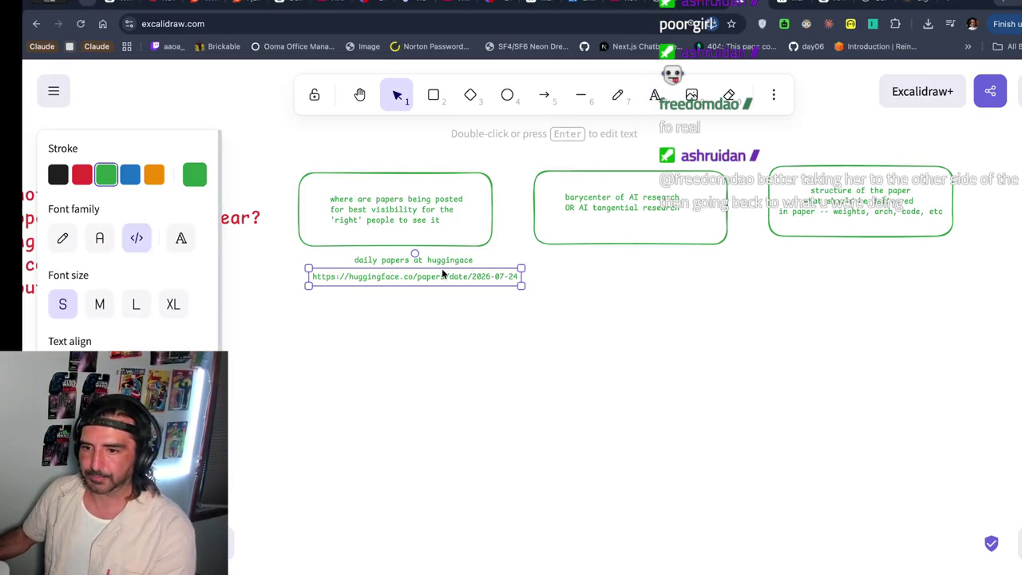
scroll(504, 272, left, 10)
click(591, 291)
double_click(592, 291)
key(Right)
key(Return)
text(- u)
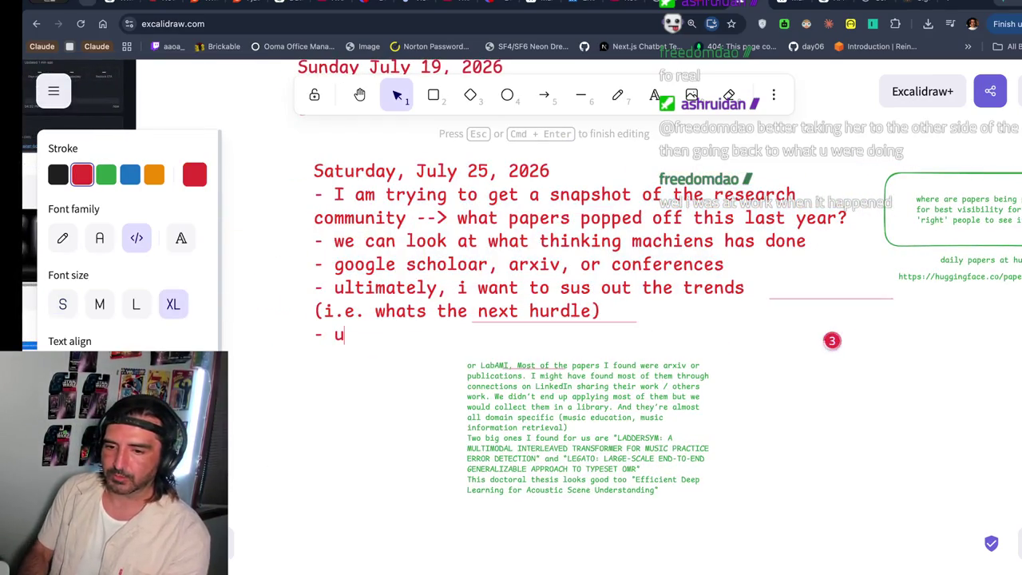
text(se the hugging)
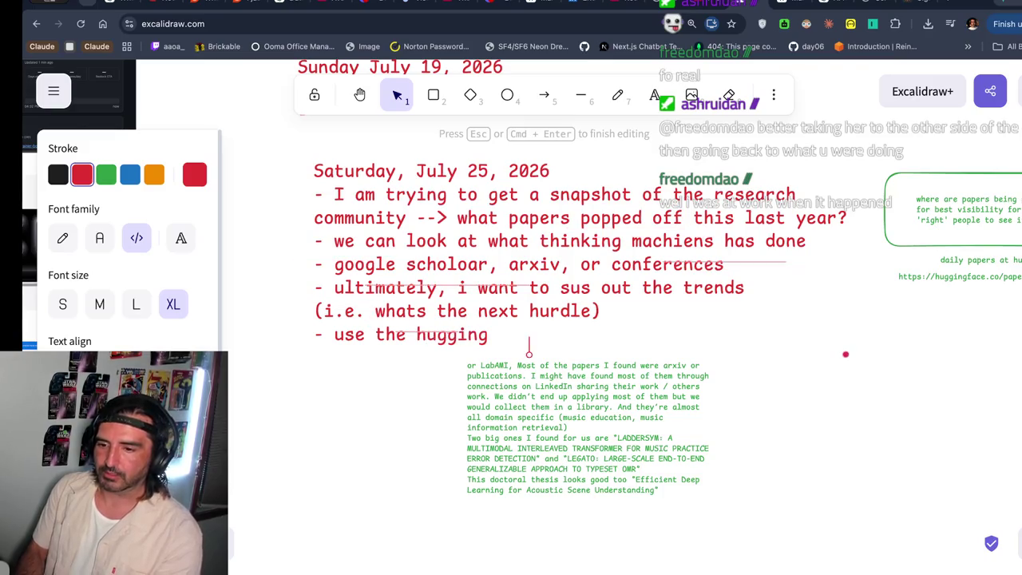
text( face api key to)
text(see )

> **WHAT THE EXERCISE ASKS**
Transcribe the whole listing, character for character, but not its images.

> **EXERCISE RESPONSE**
scroll(504, 272, left, 10)
click(591, 291)
double_click(592, 291)
key(Right)
key(Return)
text(- u)
text(se the hugging)
text( face api key to)
text(see )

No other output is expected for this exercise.